My best guess, for right now, is that we both received a pong and sent a ping in the same ms, and that ping got dropped. In that case, we would never detect that dropped ping.

Comment From: zhangwei17

Sorry for long time no response and THANKS for your analyses. It seems that the strange node sent the ping and waited for the pong for ever? What should I do to make it sending a new ping so that it can get the right detection result?

Comment From: madolson

Thanks for following up about this, I forgot to circle back. I think the gap is here: https://github.com/redis/redis/blob/7de6451818175c41ed5cda5d54d7cb9ebb1a81ad/src/cluster.c#L3633. This is the detector for stale connections, but it didn't work since it failed to detect the connection was hanging.
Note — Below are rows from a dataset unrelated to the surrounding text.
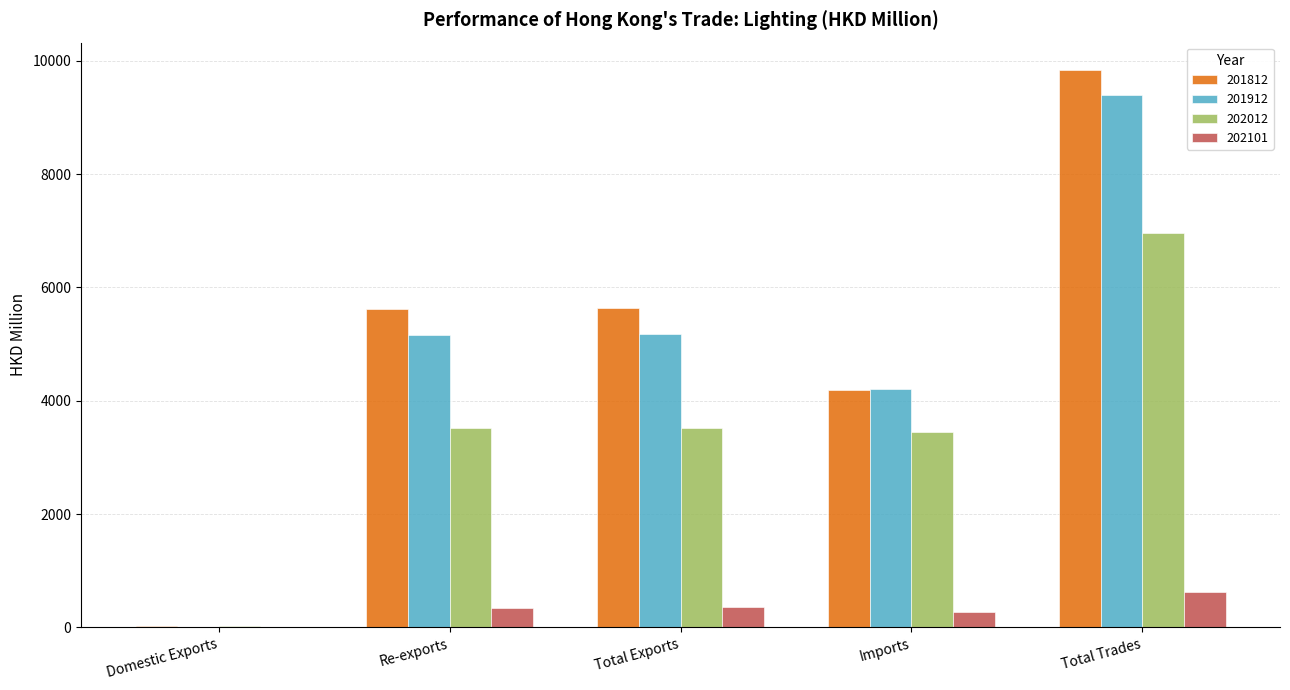

What value does the 202101 series have at Total Trades?

615.8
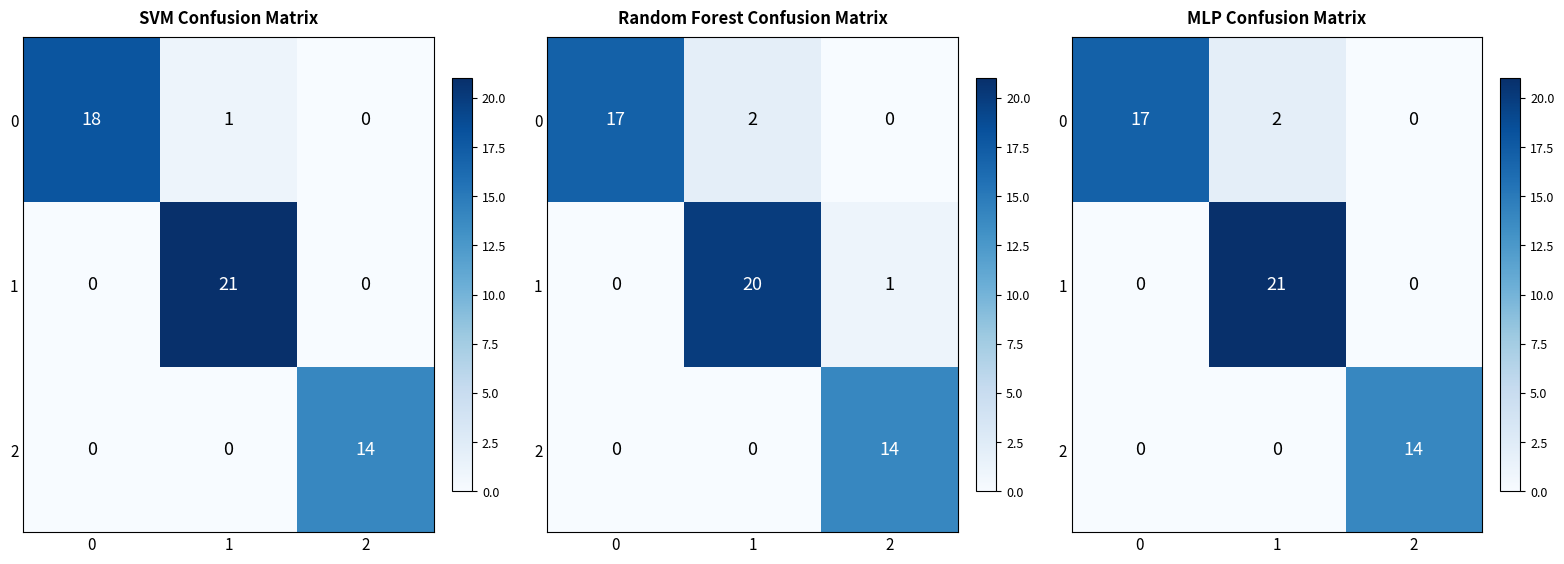

How many distinct data groups are displayed?

3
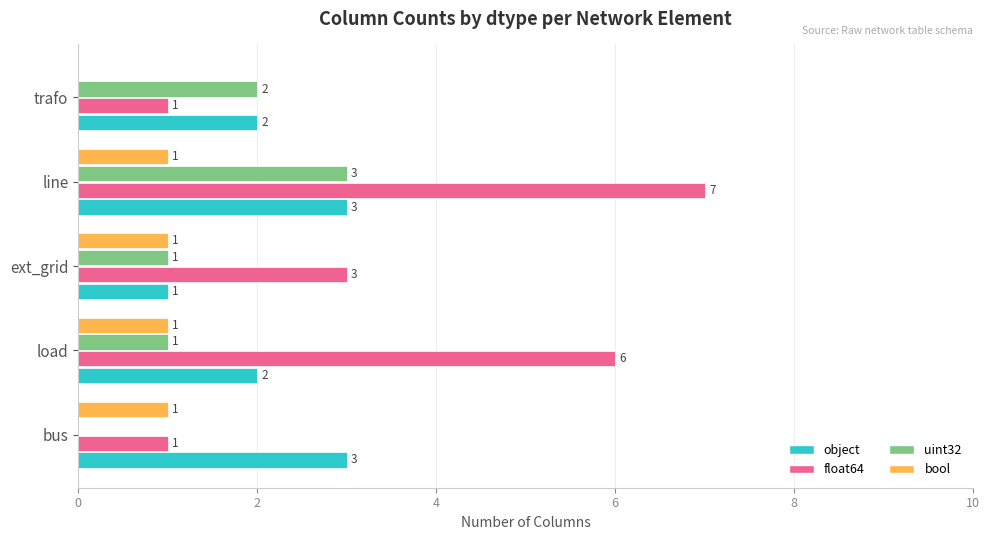

Which series changed the most between load and ext_grid?

float64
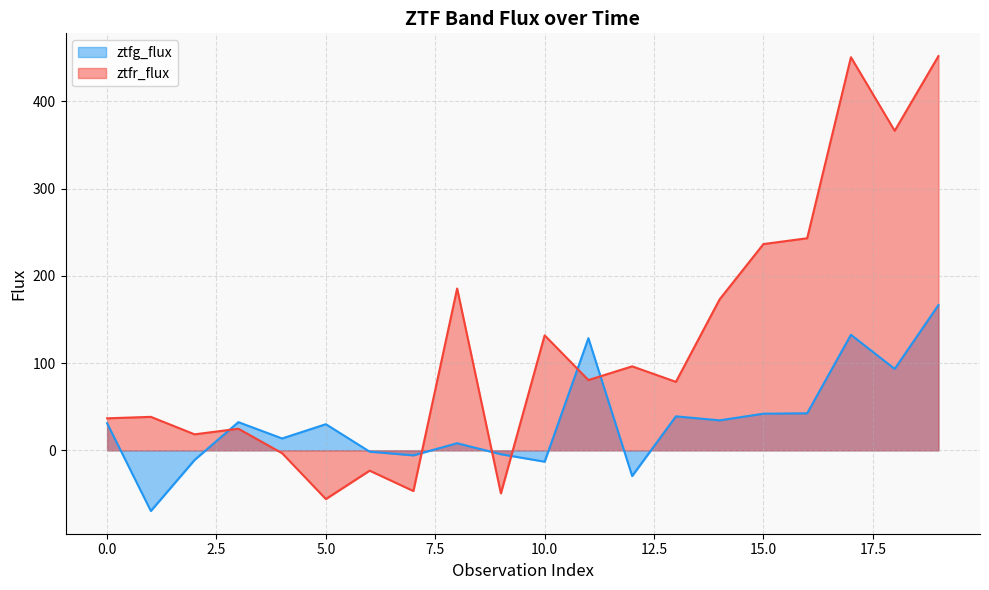

What is the sum of all ztfr_flux values?

2434.0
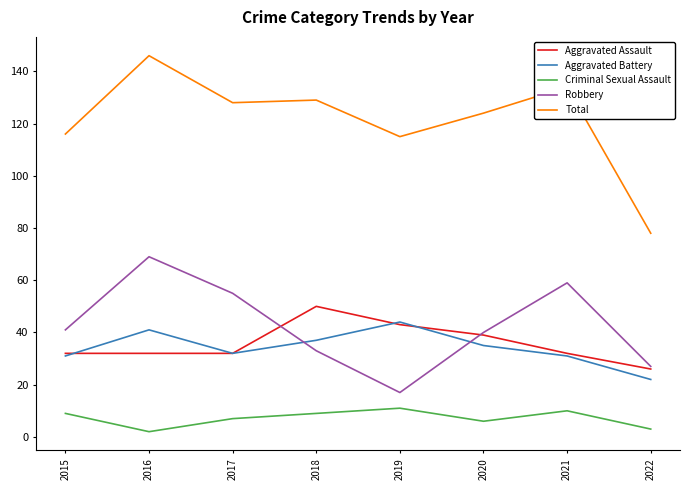

Rank the series at 2016 from highest to lowest value.

Total, Robbery, Aggravated Battery, Aggravated Assault, Criminal Sexual Assault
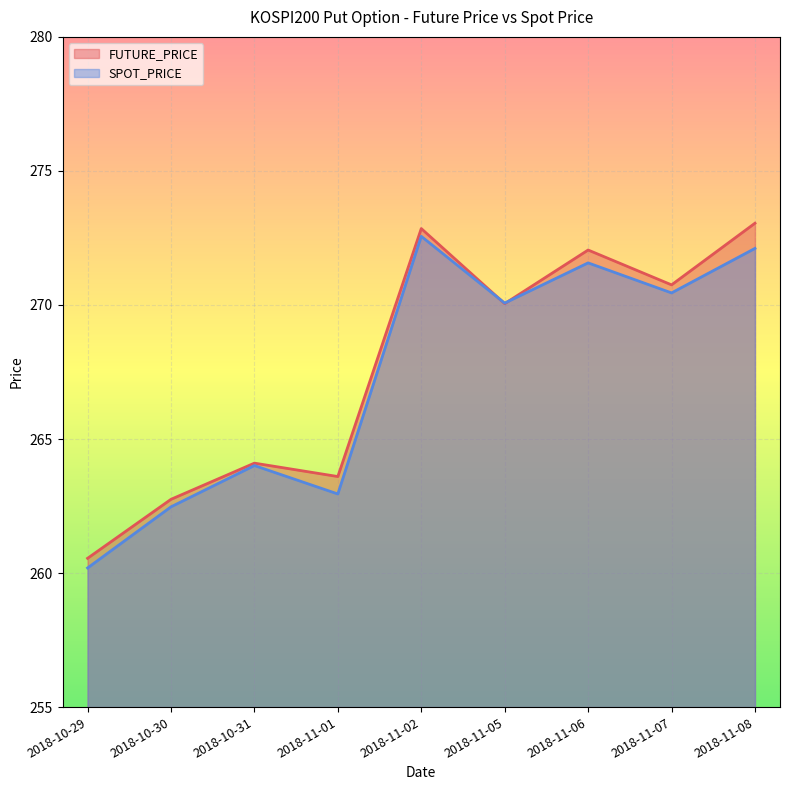

What is the difference between the SPOT_PRICE values at 2018-11-07 and 2018-10-29?

10.3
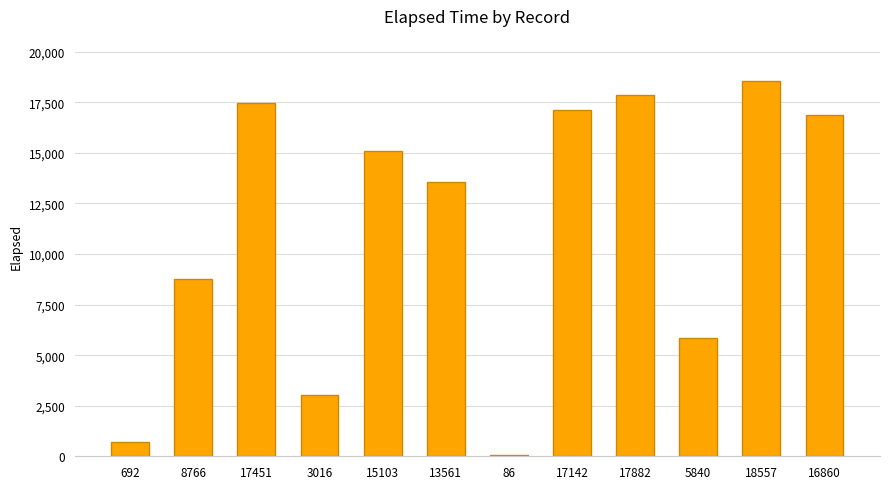

Reading left to right, what are all the values shown in this chart?

692	8766	17451	3016	15103	13561	86	17142	17882	5840	18557	16860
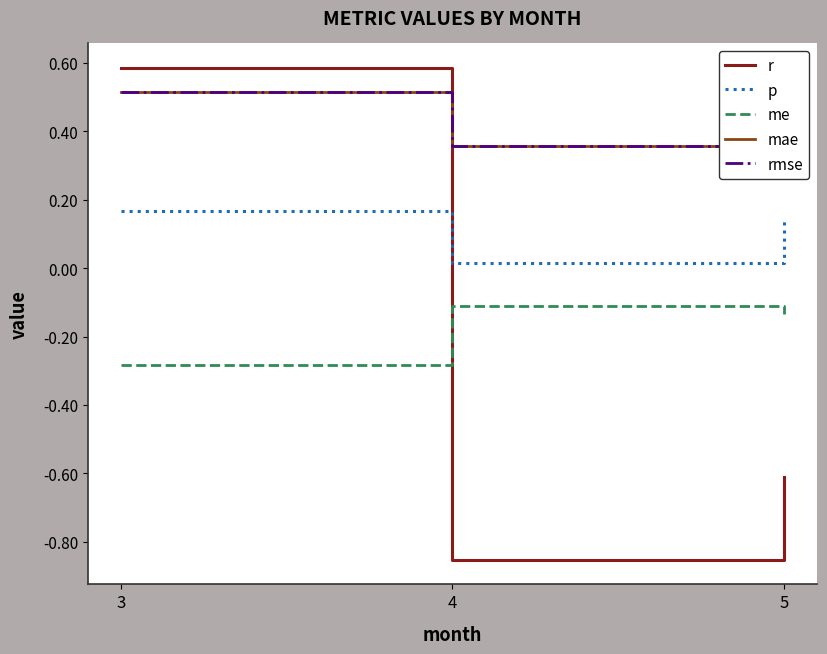

How many lines are shown in the chart?

5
So probably node->pong_received <= node->ping_sent && /* still waiting pong */ would have caught this dropped packet and killed the connection. I can submit a fast PR tomorrow

Comment From: trevor211

Thanks for following up about this, I forgot to circle back. I think the gap is here: https://github.com/redis/redis/blob/unstable/src/cluster.c#L3641. This is the detector for stale connections, but it didn't work since it failed to detect the connection was hanging. So probably node->pong_received <= node->ping_sent && /* still waiting pong */ would have caught this dropped packet and killed the connection. I can submit a fast PR tomorrow

Maybe you can expand the URL to its canonical form in case the code may change in the future.